**Problem**
The listing is to be printed word for word, pictures omitted.

**Dataset content**
━━━━━━━━━━━━━━━━
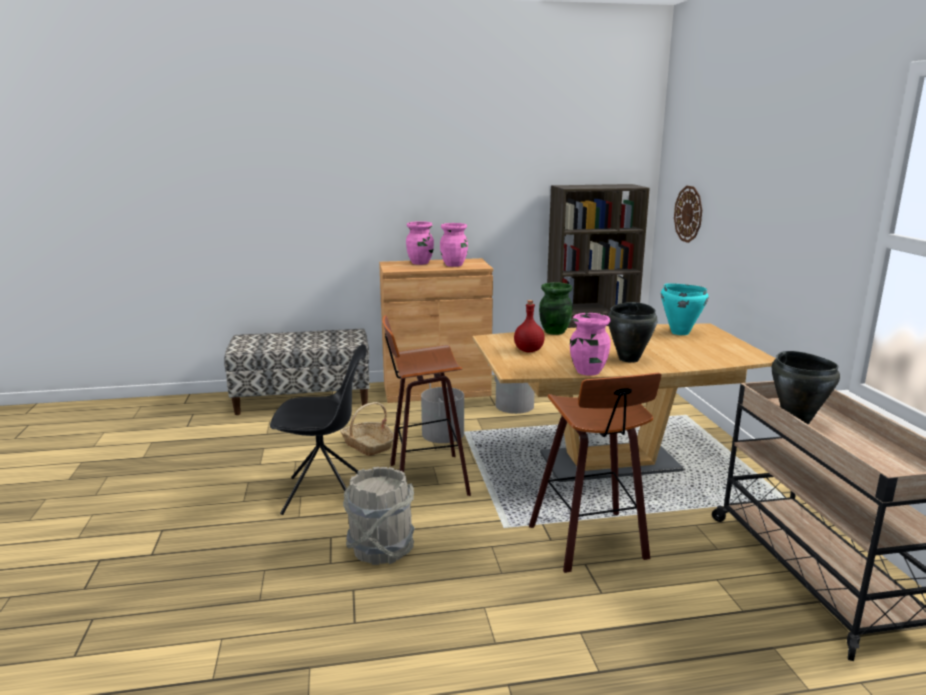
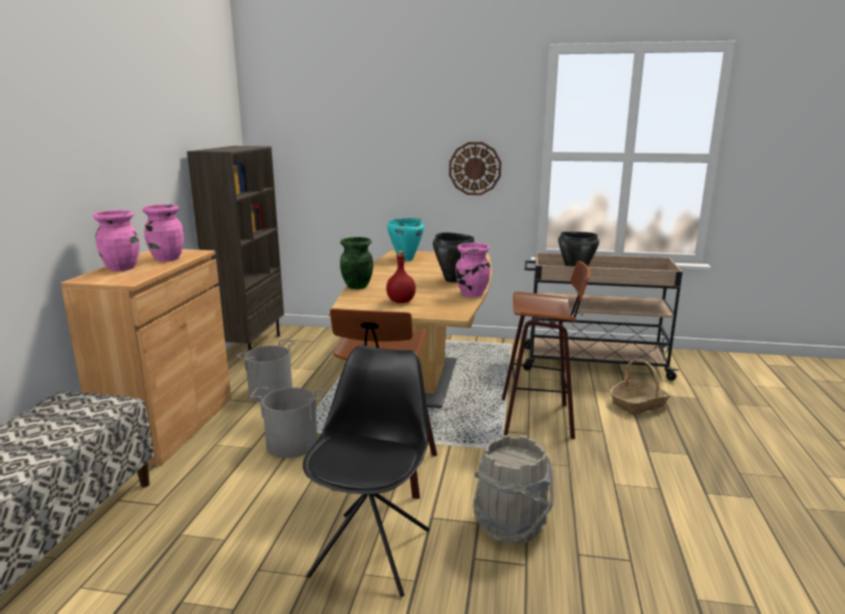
camera: 70 degrees left, 0 degrees up
(368, 445) = (270, 499): basket -> basket (638, 404)
(688, 214) = (310, 167): wall clock -> wall clock (475, 168)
━━━━━━━━━━━━━━━━
**Exercise result**
camera: 70 degrees left, 0 degrees up
(368, 445) = (270, 499): basket -> basket (638, 404)
(688, 214) = (310, 167): wall clock -> wall clock (475, 168)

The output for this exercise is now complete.